# Task statement:
Render the lines from the one with "phylum: Mollusca" up to and including the one with "common name: Transverse ark" as a Markdown table with the columns Number and Line, leaving out any blank lines.

[Saved entries]
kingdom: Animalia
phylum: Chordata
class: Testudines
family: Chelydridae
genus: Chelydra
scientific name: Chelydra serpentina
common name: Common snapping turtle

---

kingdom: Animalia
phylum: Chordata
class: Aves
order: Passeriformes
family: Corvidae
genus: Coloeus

==

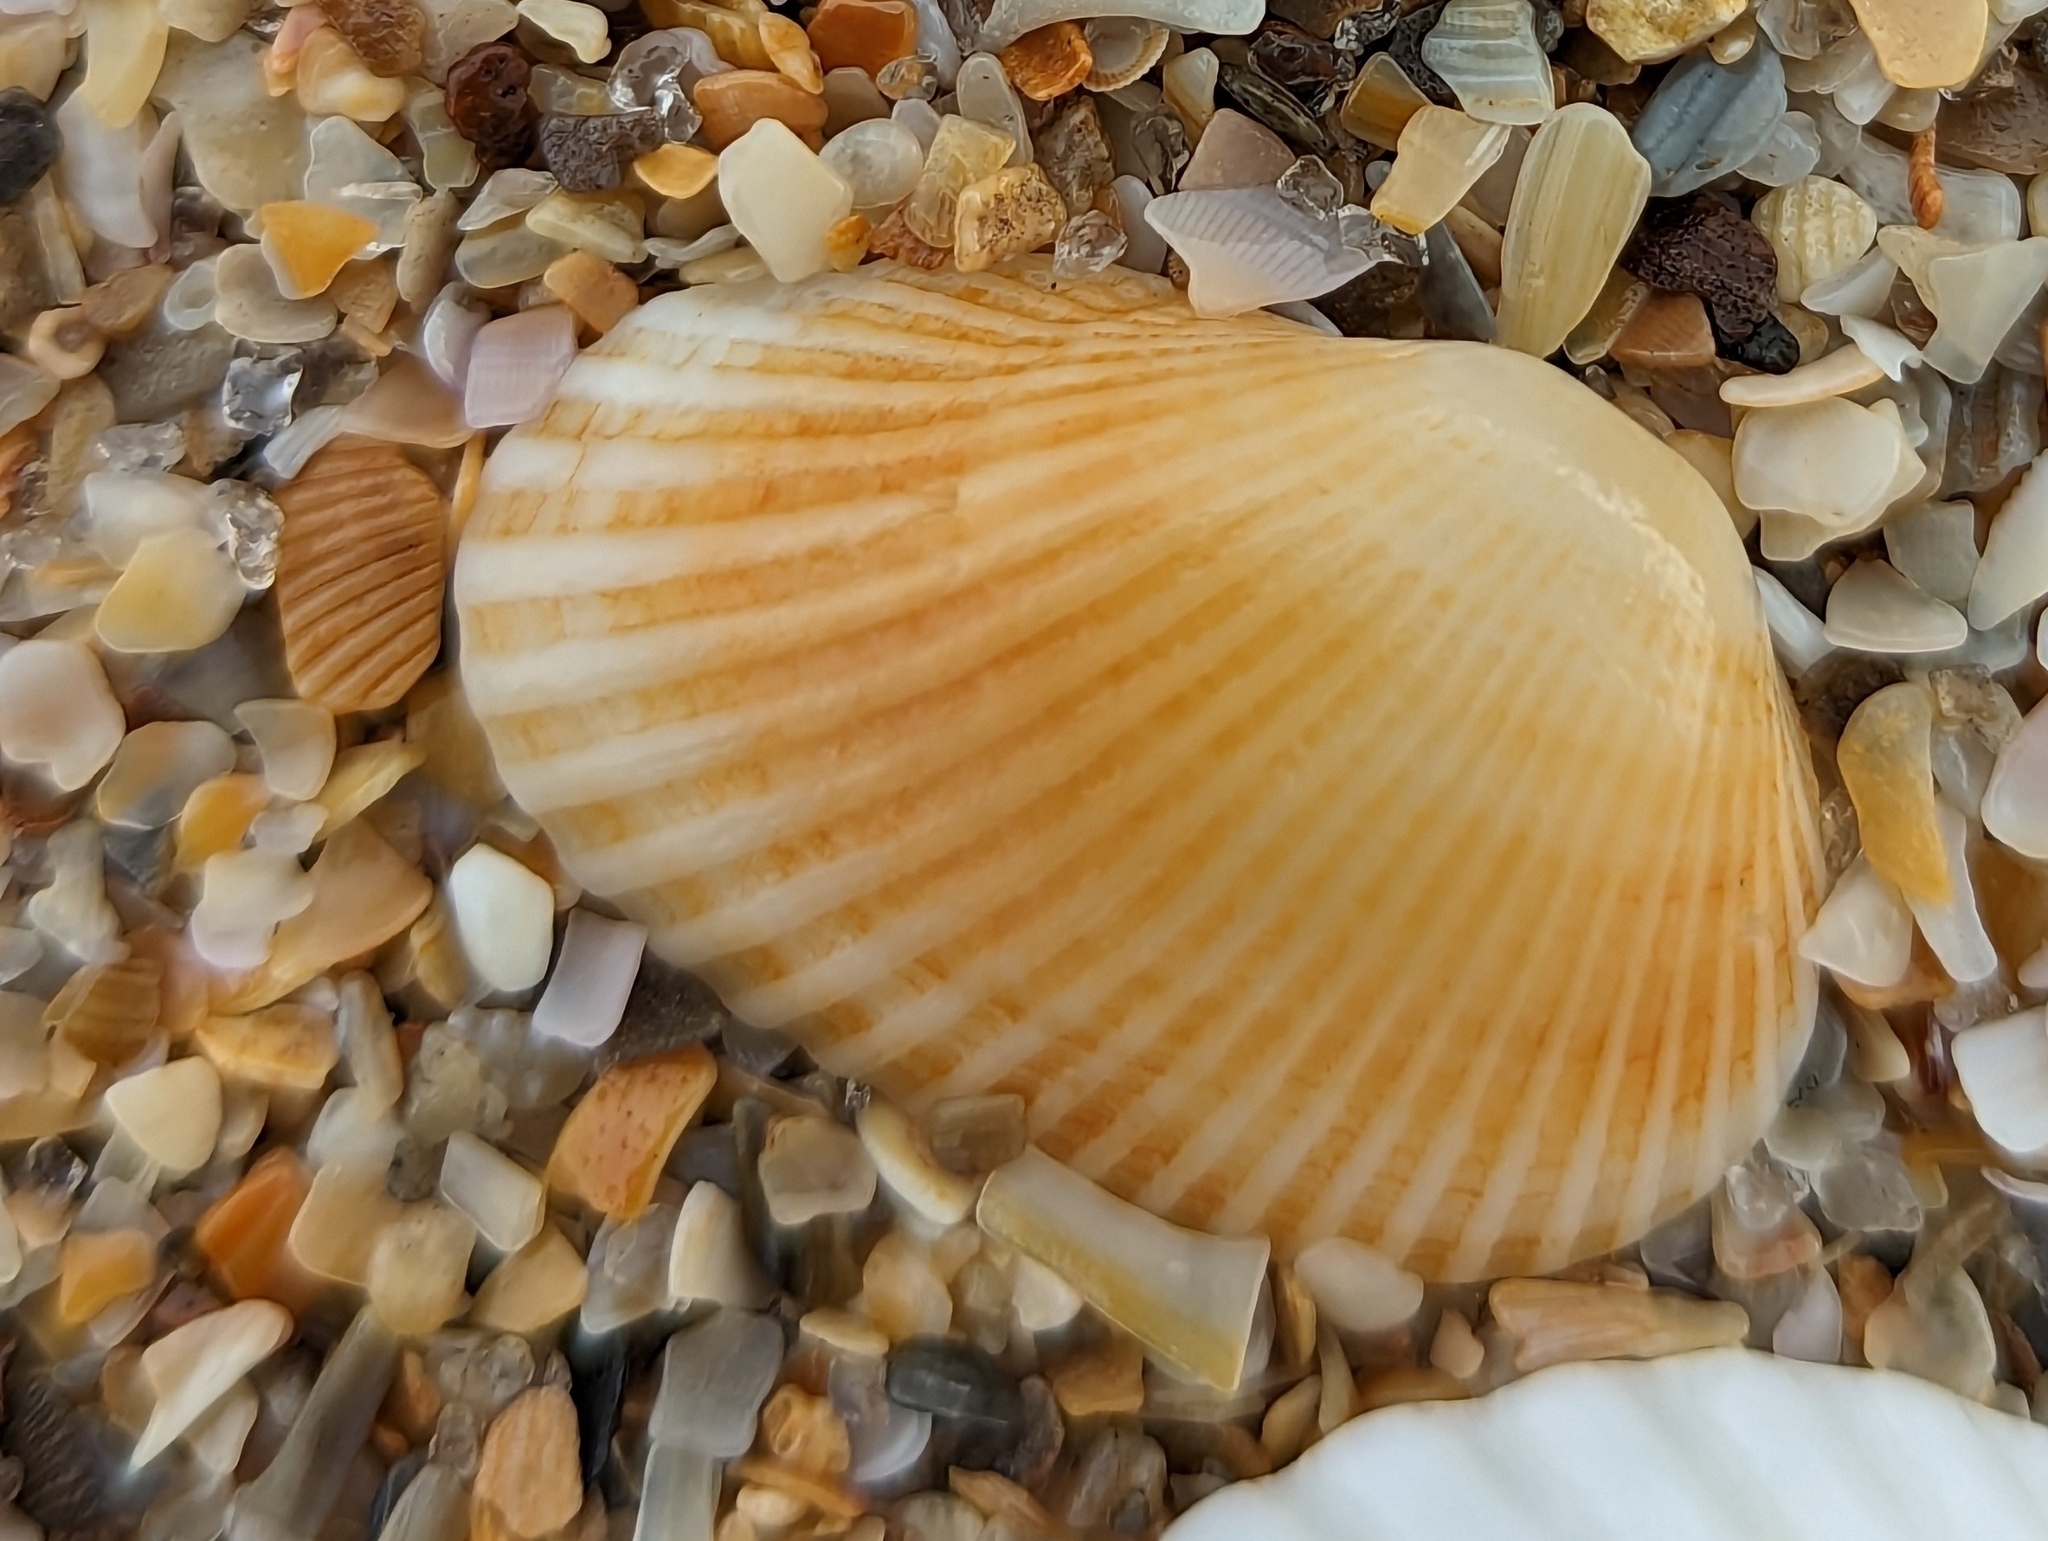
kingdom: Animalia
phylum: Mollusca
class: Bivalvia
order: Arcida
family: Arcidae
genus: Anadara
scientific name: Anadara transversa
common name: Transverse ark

# Answer in full:
| Number | Line |
|---|---|
| 1 | phylum: Mollusca |
| 2 | class: Bivalvia |
| 3 | order: Arcida |
| 4 | family: Arcidae |
| 5 | genus: Anadara |
| 6 | scientific name: Anadara transversa |
| 7 | common name: Transverse ark |